An example of N-ADJ patterns drawn from the same corpus 532 propriété intellectuelle 61 parlement européen 57 propriété industrielle 49 santé publique 38 sanctions pénales
"Intelligent" automatic term extraction needs to focus on word sense disambiguation to reduce the amount of noise. • The frequency criterion cannot be applied too systematically if the extraction process is meant to be comprehensive (many terms occur only once in a given corpus).

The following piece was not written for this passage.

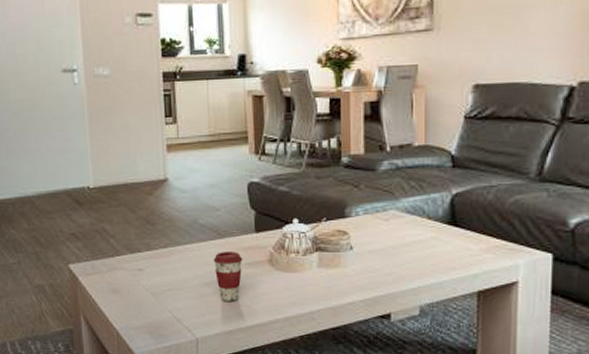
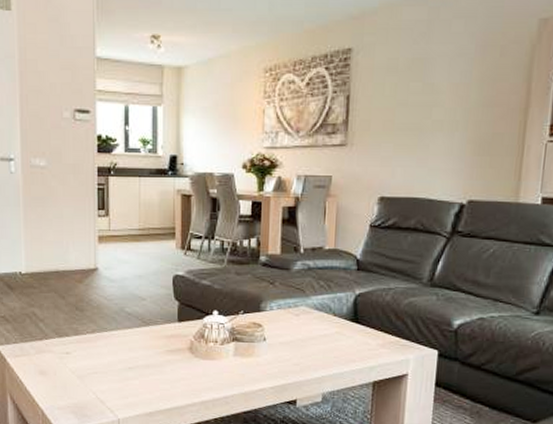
coffee cup: present [213,252,243,301] -> none [137,339,165,385]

Learner corpora • They are corpora compiled with texts written by non-native students in a given foreign language. • Study of such corpora allows language teachers to focus on the most frequent grammar mistakes that are typical of a particular language pair, and on any over- or under-used syntactic patterns or lexical items. • The major learner corpus project is the International Corpus of Learner English headed by Sylviane Granger (Université de Louvain-la-Neuve, Belgium).
Bilingual corpora • There are two kinds of bilingual corpora : • Translation corpora, which consist of translated texts that are generally aligned at sentence level (they may involve more than two languages). • Comparable corpora, in which both halves have a common subject matter but are not mutual translations. • The appellation "parallel corpus" is considered ambiguous, as it may be used to refer to either kind of corpus.
Using the Web as a corpus • The web does not fit most linguists’ definitions of a corpus. • Sinclair (1991), p.171 : A corpus is a collection of naturally-occurring language text, chosen to characterize a state or variety of a language. • Biber (1998), p. 4 : a large and principled collection of natural texts
The Web may be viewed as a very large corpus, which is constantly being updated, and cannot possibly be annotated. • If it is to be used as a sample for linguistic exploration, questions must be raised about what exactly it is representative of. • It is probably biased as regards several social categories (age, gender, social class) and is consequently not representative of general usage. • Furthermore, an undefined percentage of its contents (probably high in English) is posted by non-natives.